Le président donne aussi des conseils.
Oui. Il a fustigé ces pratiques des journalistes qui, parfois jusqu'à l'obsession, cherchent à comprendre le contexte plus que le texte. Ce qui aboutirait, dit-il, à privilégier les propos d'antichambres, le détail au détriment de l'essentiel, à favoriser les propos tenus en off plutôt que les déclarations officielles. Mais disant cela, il montre une vision très autoritaire et peu libérale du métier. Il réinvente la Pravda. Privés de confidences, les journalistes deviendraient de simples communicants, passeurs de plats de son quinquennat. Ce qui révèle, pour le moins, une grande méfiance. "Savoir si je prépare mes vœux de nuit, de jour, assis ou debout, ça n'a aucun intérêt", moque-t-il. Objection votre honneur : même si l'intérêt est relatif, cela fait partie de la transparence, de la liberté du journalisme. Et le détail en dit quelquefois beaucoup plus qu'un commentaire autorisé !
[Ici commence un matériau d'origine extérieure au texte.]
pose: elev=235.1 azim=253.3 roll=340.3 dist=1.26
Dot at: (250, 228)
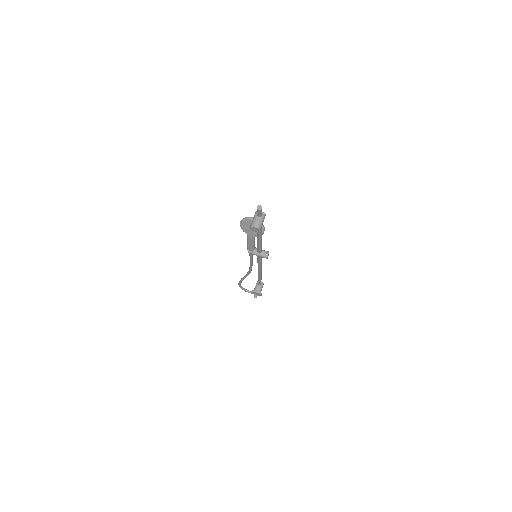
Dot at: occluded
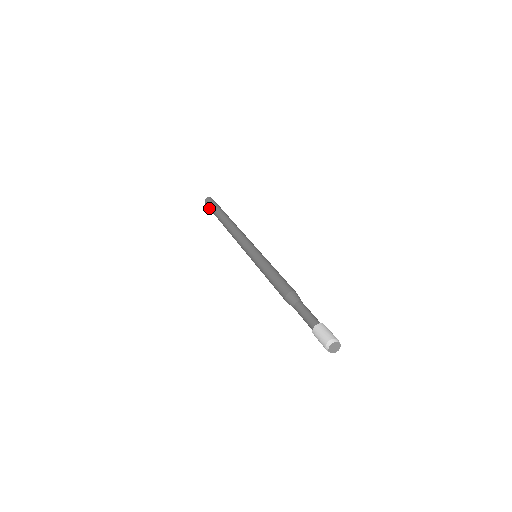
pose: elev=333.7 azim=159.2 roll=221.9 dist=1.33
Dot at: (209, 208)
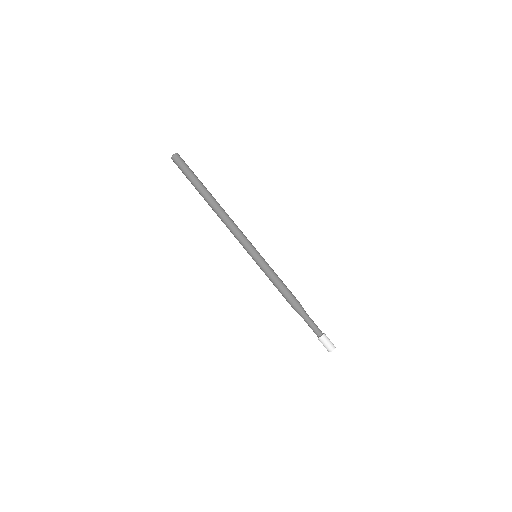
Dot at: occluded
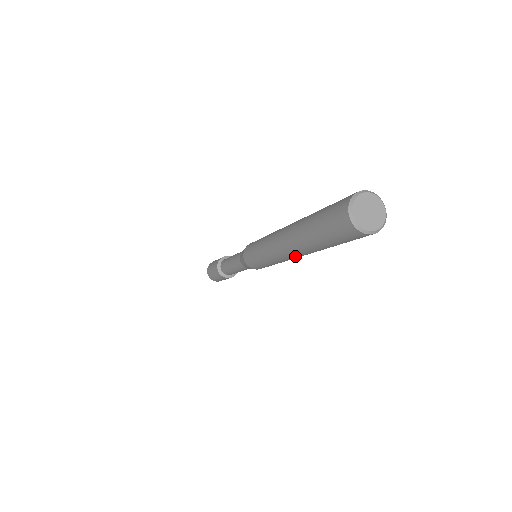
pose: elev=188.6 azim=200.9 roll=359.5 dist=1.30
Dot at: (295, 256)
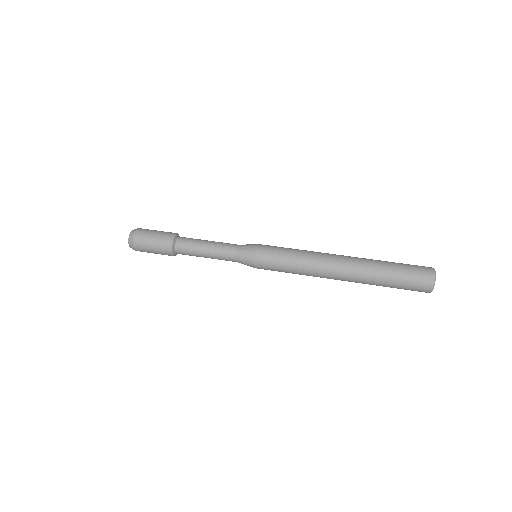
Dot at: occluded
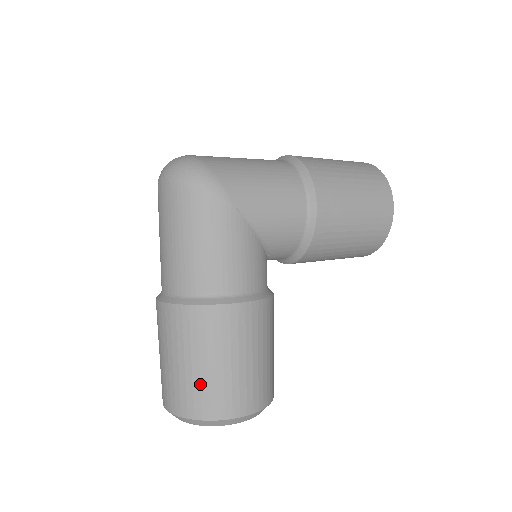
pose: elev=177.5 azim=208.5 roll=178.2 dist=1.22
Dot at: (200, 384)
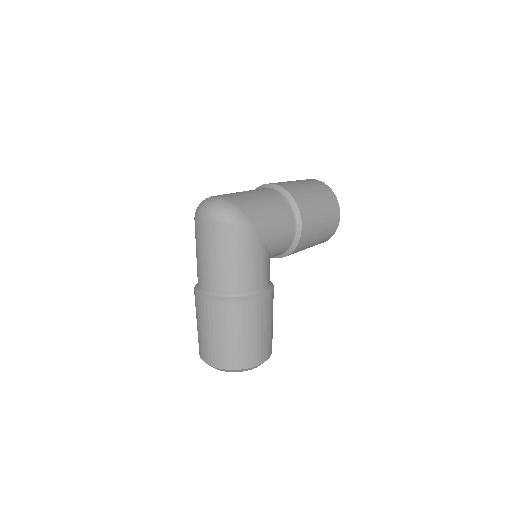
Dot at: (238, 349)
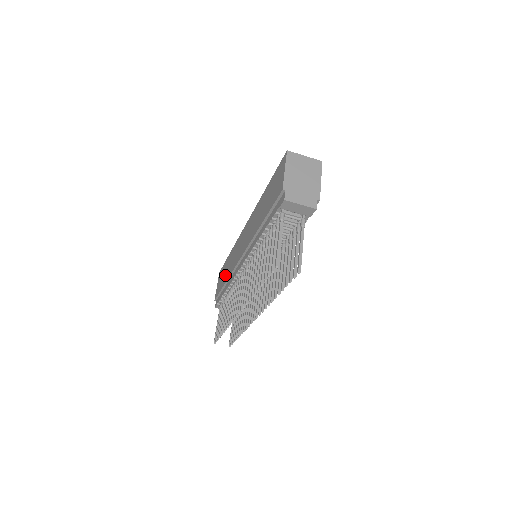
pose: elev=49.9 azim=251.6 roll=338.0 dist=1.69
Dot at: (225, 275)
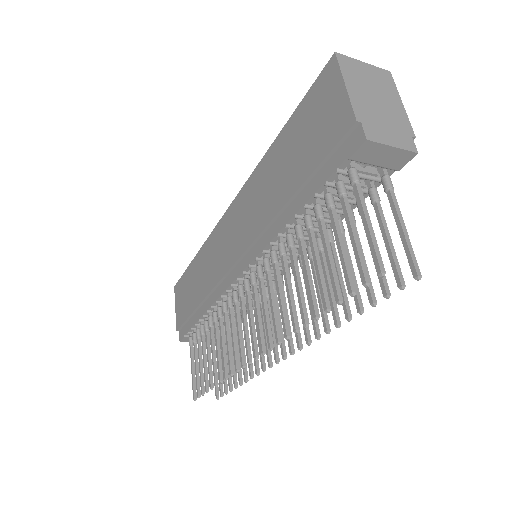
Dot at: (194, 292)
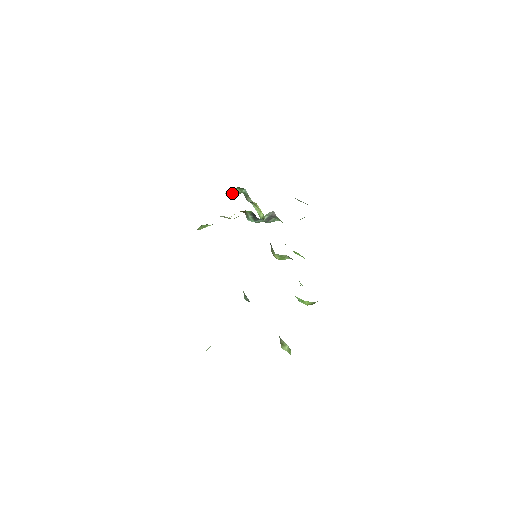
Autre proposition : Emmanuel Macron règle ses comptes avec les Fake News.
Emmanuel Macron n'oublie rien, et surtout pas qu'avant le 1er tour de l'élection présidentielle, une de ces Fake News, c'est à dire ces fausses nouvelles, lui avait prêté un compte en banque aux Bahamas. Information reprise par les réseaux sociaux. Il avait alors demandé au CSA de veiller à ces attaques pirates qui risquaient de polluer la fin de sa campagne. Étaient dans son collimateur RT France et Sputnik France, des médias russes francophones financés par le Kremlin. D'ailleurs à peine installé à l'Elysée, recevant Vladimir Poutine à Versailles, Emmanuel Macron avait vertement répondu à la responsable russe de RT France qui l'interrogeait pour lui rappeler qu'elle avait fait partie de ces organes d'influence qui, à plusieurs reprises, avaient produit des contre vérités sur "ma campagne et ma personne", avait-il dit. A ses côtés, Vladimir Poutine était demeuré impassible, le regard fixe, vide presque, comme si cet échange ne le concernait pas. Mais enfin, ce qui devait être dit a été dit.
C'est dans ce contexte qu'il faut situer la volonté présidentielle d'un nouveau dispositif juridique pour protéger la vie démocratique des fausses nouvelles.
Ce serait une nouvelle loi qui ne s'appliquerait qu'en période électorale, a-t-il précisé. Qui exigera la transparence des contenus diffusés sur le web.